[Stored data entries]
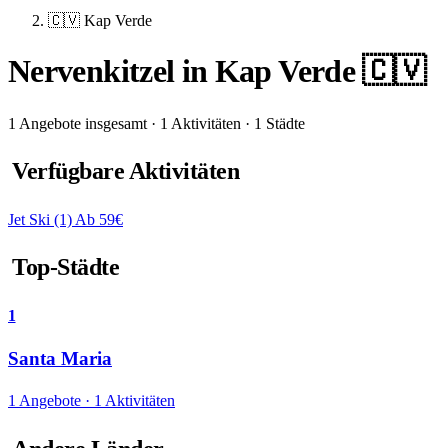
🇨🇻 Kap Verde
Nervenkitzel in Kap Verde 🇨🇻
1 Angebote insgesamt · 1 Aktivitäten · 1 Städte
Verfügbare Aktivitäten
Jet Ski
(1)
Ab 59€
Top-Städte
1
Santa Maria
1 Angebote · 1 Aktivitäten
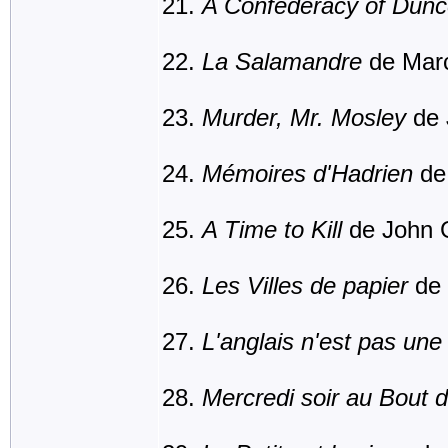
A Confederacy of Dun
La Salamandre
de Marc
Murder, Mr. Mosley
de 
Mémoires d'Hadrien
de 
A Time to Kill
de John 
Les Villes de papier
de 
L'anglais n'est pas un
Mercredi soir au Bout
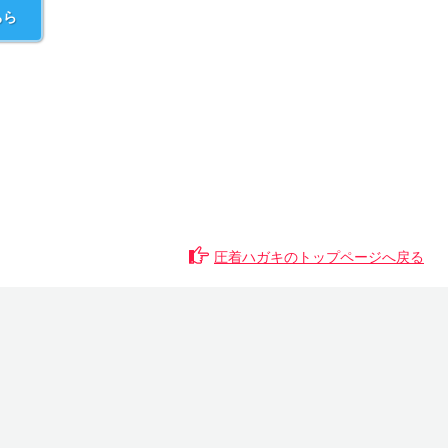
ちら
圧着ハガキのトップページへ戻る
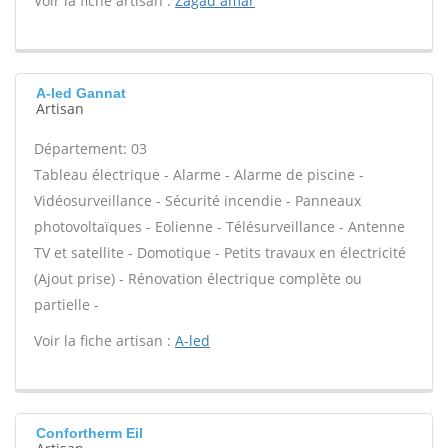
Voir la fiche artisan :
Zagad amar
A-led Gannat
Artisan
Département: 03
Tableau électrique - Alarme - Alarme de piscine -
Vidéosurveillance - Sécurité incendie - Panneaux
photovoltaïques - Eolienne - Télésurveillance - Antenne
TV et satellite - Domotique - Petits travaux en électricité
(Ajout prise) - Rénovation électrique complète ou
partielle -
Voir la fiche artisan :
A-led
Confortherm Eil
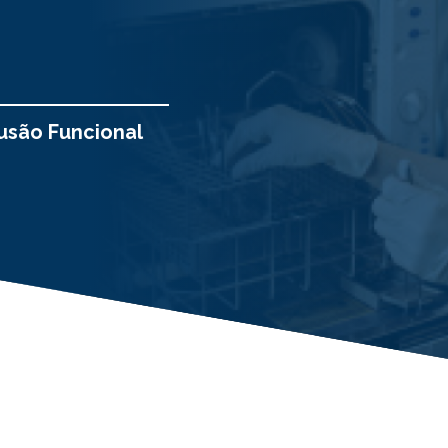
usão Funcional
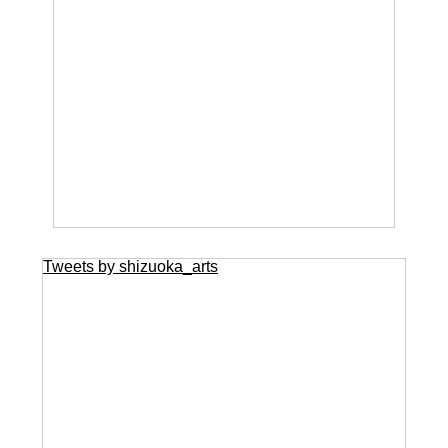
Tweets by shizuoka_arts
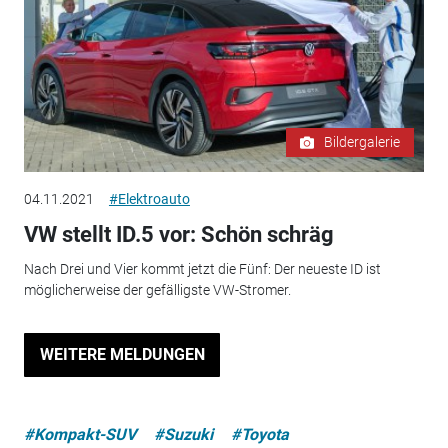
Bildergalerie
04.11.2021
#Elektroauto
VW stellt ID.5 vor: Schön schräg
Nach Drei und Vier kommt jetzt die Fünf: Der neueste ID ist
möglicherweise der gefälligste VW-Stromer.
WEITERE MELDUNGEN
#Kompakt-SUV
#Suzuki
#Toyota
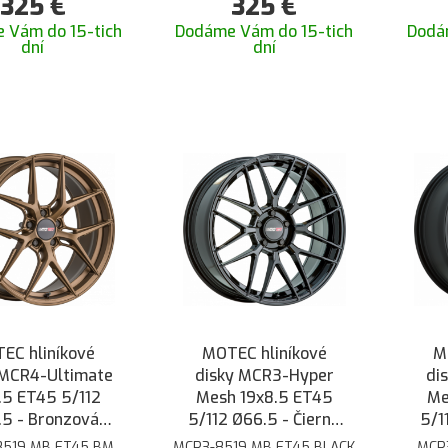
325
€
325
€
 Vám do 15-tich
Dodáme Vám do 15-tich
Dodá
dní
dní
EC hliníkové
MOTEC hliníkové
M
 MCR4-Ultimate
disky MCR3-Hyper
di
.5 ET45 5/112
Mesh 19x8.5 ET45
Me
5 - Bronzová
5/112 Ø66.5 - Čierna
5/1
matná
lesklá
8519 MB ET45 BM
MCR3-8519 MB ET45 BLACK
MCR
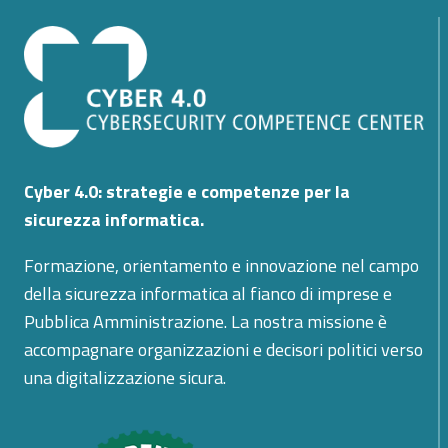
Cyber 4.0: strategie e competenze per la
sicurezza informatica.
Formazione, orientamento e innovazione nel campo
della sicurezza informatica al fianco di imprese e
Pubblica Amministrazione. La nostra missione è
accompagnare organizzazioni e decisori politici verso
una digitalizzazione sicura.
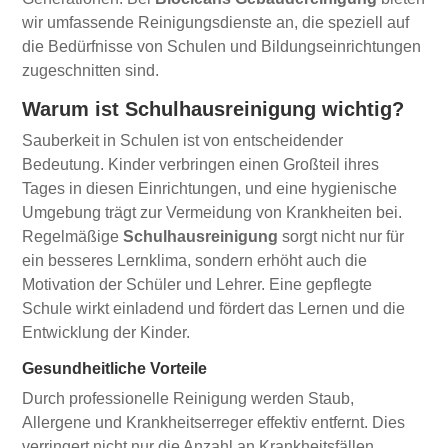
wir umfassende Reinigungsdienste an, die speziell auf
die Bedürfnisse von Schulen und Bildungseinrichtungen
zugeschnitten sind.
Warum ist Schulhausreinigung wichtig?
Sauberkeit in Schulen ist von entscheidender
Bedeutung. Kinder verbringen einen Großteil ihres
Tages in diesen Einrichtungen, und eine hygienische
Umgebung trägt zur Vermeidung von Krankheiten bei.
Regelmäßige
Schulhausreinigung
sorgt nicht nur für
ein besseres Lernklima, sondern erhöht auch die
Motivation der Schüler und Lehrer. Eine gepflegte
Schule wirkt einladend und fördert das Lernen und die
Entwicklung der Kinder.
Gesundheitliche Vorteile
Durch professionelle Reinigung werden Staub,
Allergene und Krankheitserreger effektiv entfernt. Dies
verringert nicht nur die Anzahl an Krankheitsfällen,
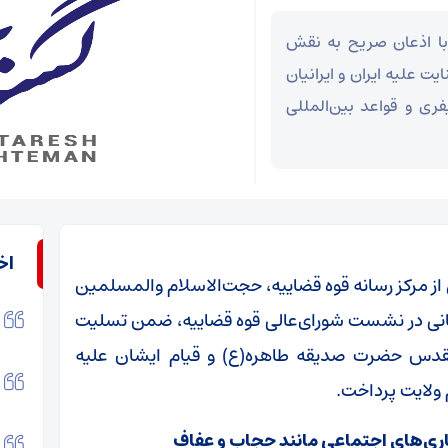
 با اذعان صریح به نقش
رتکاب جنایت علیه ایران و ایرانیان
فری و قواعد بین‌المللی
اخ
 از مرکز رسانه قوه قضاییه، حجت‌الاسلام والمسلمین
دوشنبه (۲۶ آبان) طی سخنانی در نشست شورای‌عالی قوه قضاییه، ضمن تسلیت
مقدس حضرت صدیقه طاهره(ع) و قیام ایشان علیه
 ولایت پرداخت.
اری‌های اجتماعی مانند حجاب و عفاف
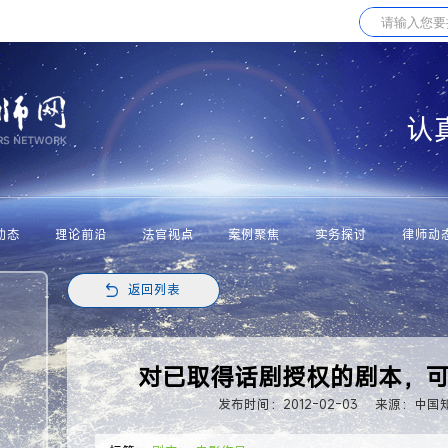
认
动态
理论前沿
法官视点
案例聚焦
实务探讨
律师动
返回列表
对已取得话剧授权的剧本，
发布时间：2012-02-03
来源：中国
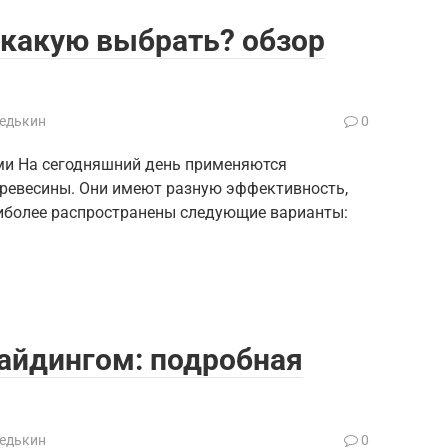
 какую выбрать? обзор
Редькин
0
ми На сегодняшний день применяются
древесины. Они имеют разную эффективность,
аиболее распространены следующие варианты:
айдингом: подробная
Редькин
0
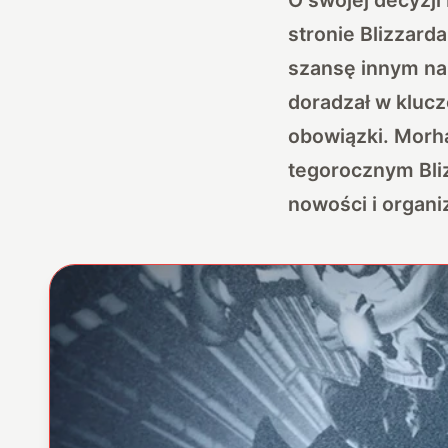
stronie Blizzarda
szansę innym na 
doradzał w klucz
obowiązki. Morha
tegorocznym Bliz
nowości i organi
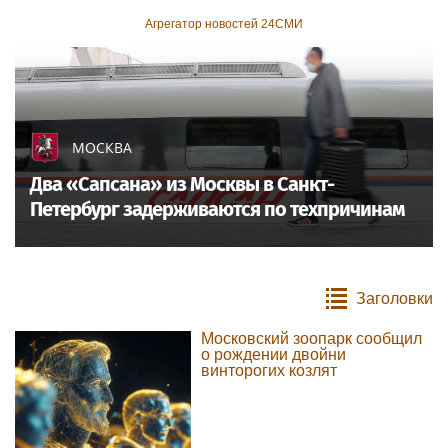
Агрегатор новостей 24СМИ
МОСКВА
Два «Сапсана» из Москвы в Санкт-
Петербург задерживаются по техпричинам
Заголовки
Московский зоопарк сообщил
о рождении двойни
винторогих козлят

REQUIREMENT: Report the lines above that contain "Verde".

WRITTEN ANSWER:
🇨🇻 Kap Verde
Nervenkitzel in Kap Verde 🇨🇻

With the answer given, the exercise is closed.